The dangerous implementation is not one that never works. It is one that works in a demo and loses its boundaries under real networks and real data volume. A global showModal and currentRequest lets a second request replace the first, so approval targets the wrong peer. Requests are queued entities; the modal renders the head.
Frontend architecture is about state ownership, repeatable events, invalidation of stale async work, and cleanup after unmount—not the shape of the source directory.
Engineering boundaries and tradeoffs
List non-negotiable invariants before selecting performance knobs. Tuning can roll out gradually; identity, permission, and terminal-state rules cannot drift at runtime.
- Every request has a stable ID, type, source, creation time, expiry, and terminal state.
- First-contact security can outrank files while every queue retains fairness and abuse limits.
- Approval carries the current request ID and locks only that entity until response.
A modal is not state storage. Identity and terminal state belong to queued request entities so consent always applies to the visible item.
How it fails in production
Failure and success must share one state model. An error toast that neither releases resources nor propagates a terminal state leaves dirty work for the next recovery attempt.
- Closing one modal rejects every pending request.
- An expired request remains visible and approval can never complete.

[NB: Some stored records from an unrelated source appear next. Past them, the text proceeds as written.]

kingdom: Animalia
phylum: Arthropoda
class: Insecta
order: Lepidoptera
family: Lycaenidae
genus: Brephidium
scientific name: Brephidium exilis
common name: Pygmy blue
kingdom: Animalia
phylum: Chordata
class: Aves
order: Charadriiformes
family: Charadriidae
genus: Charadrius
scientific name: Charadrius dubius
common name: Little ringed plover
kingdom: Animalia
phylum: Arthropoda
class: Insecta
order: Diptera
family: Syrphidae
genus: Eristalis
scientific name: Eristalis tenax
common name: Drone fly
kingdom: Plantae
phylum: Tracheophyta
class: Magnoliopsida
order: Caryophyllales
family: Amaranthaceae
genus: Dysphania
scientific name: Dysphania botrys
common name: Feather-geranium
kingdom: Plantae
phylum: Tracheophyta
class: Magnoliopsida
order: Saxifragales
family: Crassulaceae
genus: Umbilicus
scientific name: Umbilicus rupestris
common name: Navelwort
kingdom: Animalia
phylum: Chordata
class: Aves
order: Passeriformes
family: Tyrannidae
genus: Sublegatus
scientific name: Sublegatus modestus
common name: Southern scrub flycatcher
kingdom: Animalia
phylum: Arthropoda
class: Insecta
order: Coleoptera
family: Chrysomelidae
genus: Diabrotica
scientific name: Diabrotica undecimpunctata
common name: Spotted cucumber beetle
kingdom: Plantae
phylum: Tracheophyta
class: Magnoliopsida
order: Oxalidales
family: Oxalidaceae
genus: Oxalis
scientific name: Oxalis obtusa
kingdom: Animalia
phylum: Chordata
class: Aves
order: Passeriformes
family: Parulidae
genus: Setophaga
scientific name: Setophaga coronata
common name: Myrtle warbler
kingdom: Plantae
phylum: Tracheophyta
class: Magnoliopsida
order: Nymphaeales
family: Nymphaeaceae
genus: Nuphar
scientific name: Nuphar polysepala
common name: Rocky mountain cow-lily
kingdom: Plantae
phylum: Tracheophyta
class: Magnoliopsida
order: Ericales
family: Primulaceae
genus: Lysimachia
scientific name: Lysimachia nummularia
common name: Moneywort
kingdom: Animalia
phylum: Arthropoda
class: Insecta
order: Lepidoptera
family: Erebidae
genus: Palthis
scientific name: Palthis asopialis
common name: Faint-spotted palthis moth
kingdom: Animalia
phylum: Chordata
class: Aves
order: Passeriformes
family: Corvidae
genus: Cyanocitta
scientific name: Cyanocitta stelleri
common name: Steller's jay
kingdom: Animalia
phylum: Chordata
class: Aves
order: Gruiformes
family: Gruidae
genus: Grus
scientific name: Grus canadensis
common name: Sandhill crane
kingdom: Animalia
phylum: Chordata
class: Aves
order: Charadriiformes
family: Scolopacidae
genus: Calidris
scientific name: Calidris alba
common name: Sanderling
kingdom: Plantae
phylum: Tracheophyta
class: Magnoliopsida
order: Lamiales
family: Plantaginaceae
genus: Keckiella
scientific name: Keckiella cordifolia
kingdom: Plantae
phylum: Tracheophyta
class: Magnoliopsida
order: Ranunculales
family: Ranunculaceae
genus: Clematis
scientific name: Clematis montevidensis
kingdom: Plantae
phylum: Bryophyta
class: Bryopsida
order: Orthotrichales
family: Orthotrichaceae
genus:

- A new modal steals focus and never restores it for keyboard and screen-reader users.
Turn testing into a closed loop
Do not stop verification when the final action succeeds. Count side effects, measure wait time, inspect privacy, and prove the next run begins from a clean baseline.
- Inject ten mixed requests and independently accept, reject, expire, and dismiss them.
- Delay the first response while new requests arrive; entities and queue remain usable.
- Test focus trap and restoration with keyboard, Escape, and a screen reader.
A capability becomes maintainable when it degrades safely, repetition adds no side effects, and its signals reveal a fault before user reports do.